- Born: 12 December 1926
- Died: 1 July 1986 (aged 59)
- Allegiance: United Kingdom
- Branch: Royal Navy
- Service years: 1944-1986
- Rank: Rear-Admiral
- Commands: ML3513 HMS Asheldham HMS Grafton HMS Scorpion HMS Nubian
- Conflicts: World War II

= Andrew Miller (Royal Navy officer) =

Rear-Admiral Andrew John 'Jock' Miller (12 December 1926 - 1 July 1986) was a senior Royal Navy officer.

==Education==
Miller was educated at Craigflower Preparatory School near Dunfermline, Fife and the Royal Naval College, Dartmouth.

==Naval career==
Miller was appointed midshipman in 1944, captain in 1965 and Rear-Admiral in 1972.
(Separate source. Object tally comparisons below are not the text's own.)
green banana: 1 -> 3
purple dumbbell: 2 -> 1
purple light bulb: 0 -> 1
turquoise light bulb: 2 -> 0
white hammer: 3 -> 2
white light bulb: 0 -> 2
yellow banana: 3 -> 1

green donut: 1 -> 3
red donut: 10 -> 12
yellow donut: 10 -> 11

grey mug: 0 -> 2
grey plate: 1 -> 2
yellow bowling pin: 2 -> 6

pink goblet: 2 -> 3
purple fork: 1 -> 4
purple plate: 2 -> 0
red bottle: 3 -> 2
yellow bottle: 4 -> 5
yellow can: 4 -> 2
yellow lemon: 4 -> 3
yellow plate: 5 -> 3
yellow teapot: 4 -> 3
During his career Miller commanded ML3513, HMS Asheldham (M2604), HMS Grafton (F51), HMS Scorpion (D64) and HMS Nubian (F131).
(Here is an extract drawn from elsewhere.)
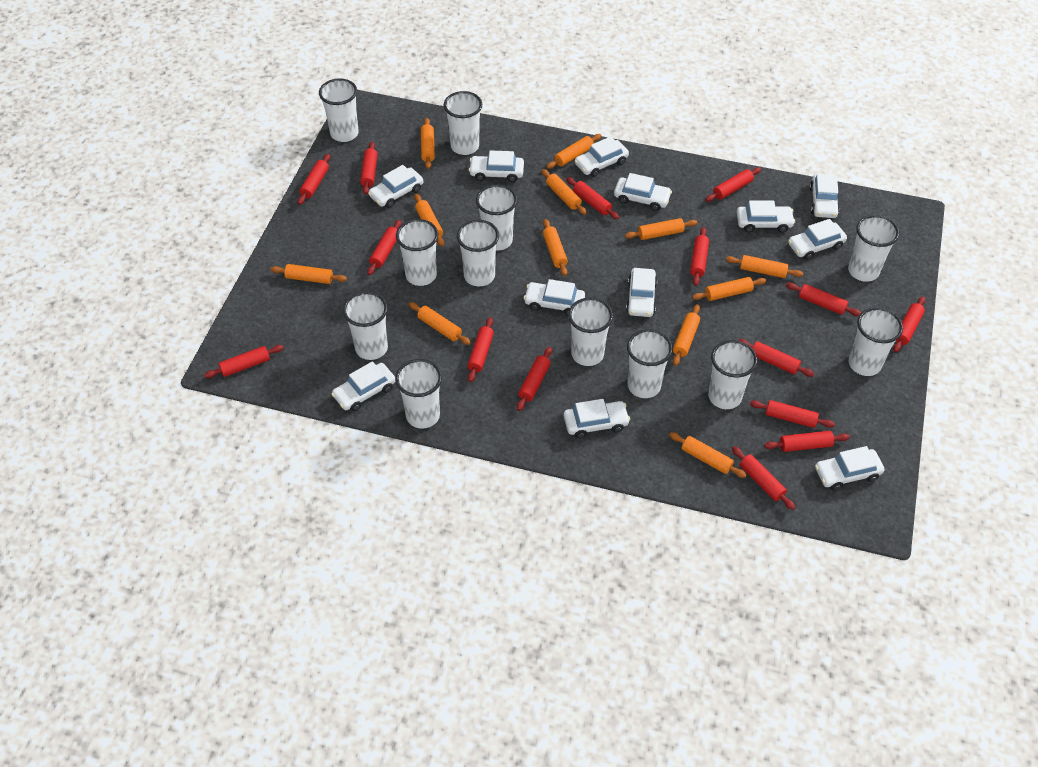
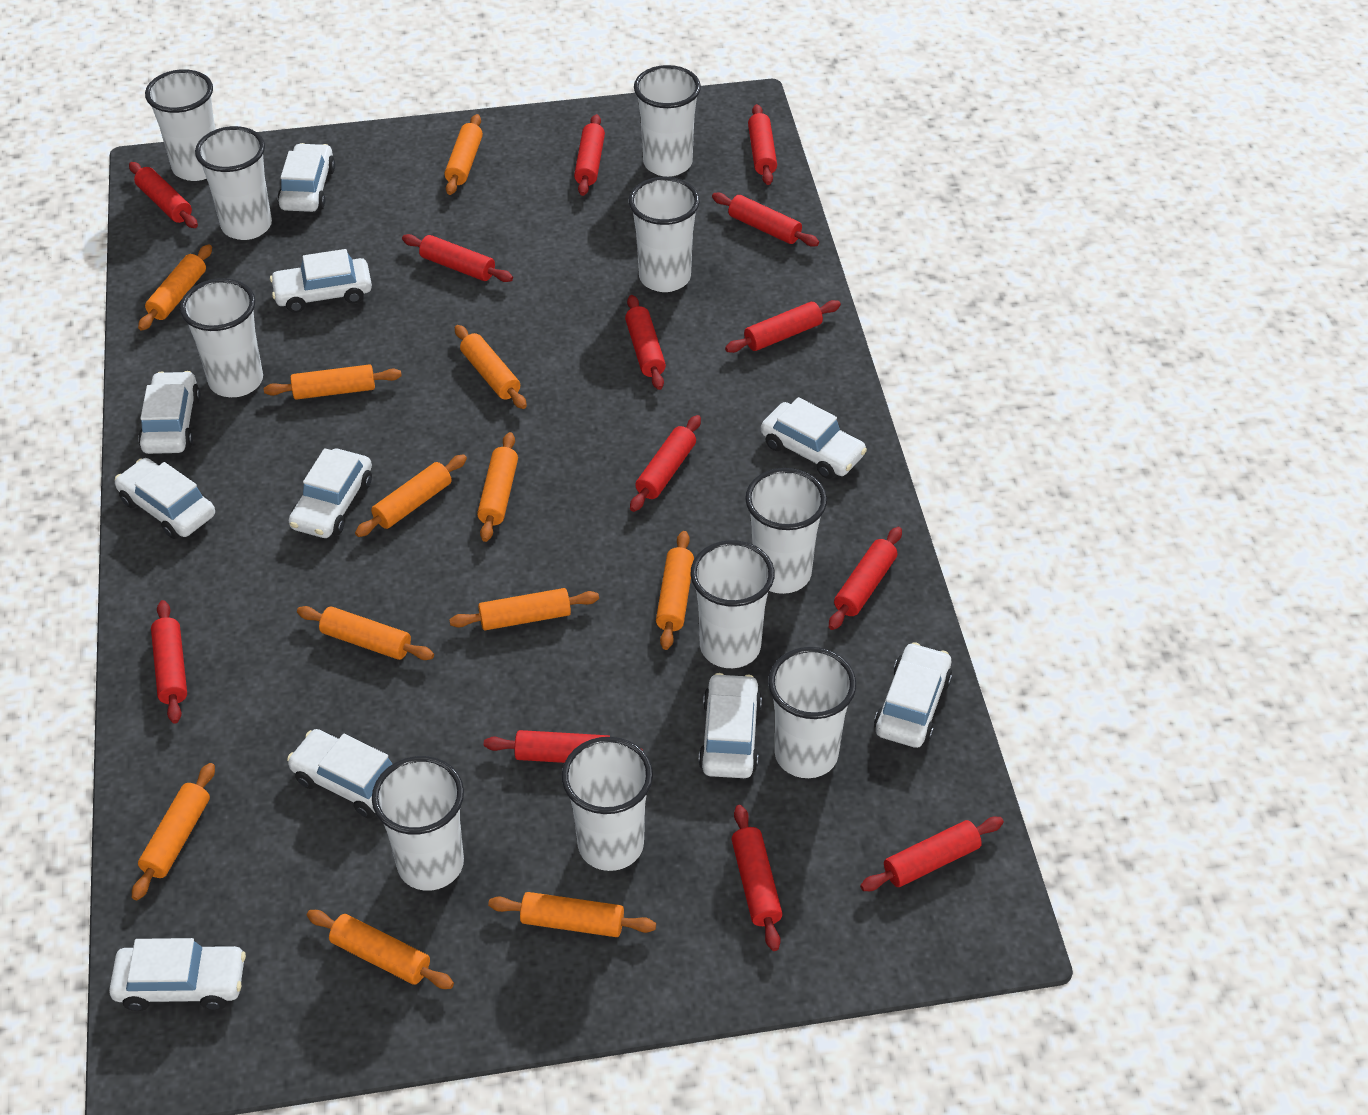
red rolling pin: 15 -> 13
white car: 12 -> 10
white cup: 12 -> 10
Miller was director of public relations for the Royal Navy from 1970-71. He was also Flag Officer, Second Flotilla from 1972-1973.

From 1977-1981 he served as the London and south east regional director of the Missions to Seaman charity. In 1981 he was appointed assistant general secretary (administration).